→ Your instructions: Starting at the line that contains "Archives of Internal Medic", restate every line word for word through the end of the entries.

Saved data entries
# # # # #

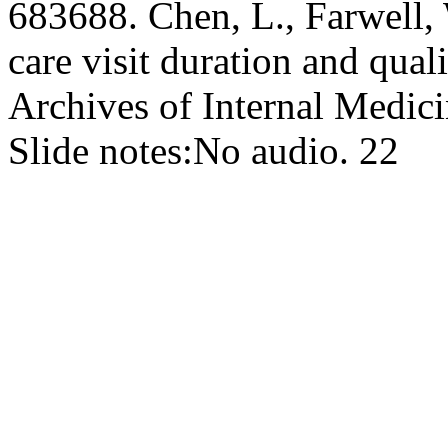
683688. Chen, L., Farwell, 
care visit duration and qual
Archives of Internal Medic
Slide notes:
No audio. 22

# # # # #

→ Response:
Archives of Internal Medic
Slide notes:
No audio. 22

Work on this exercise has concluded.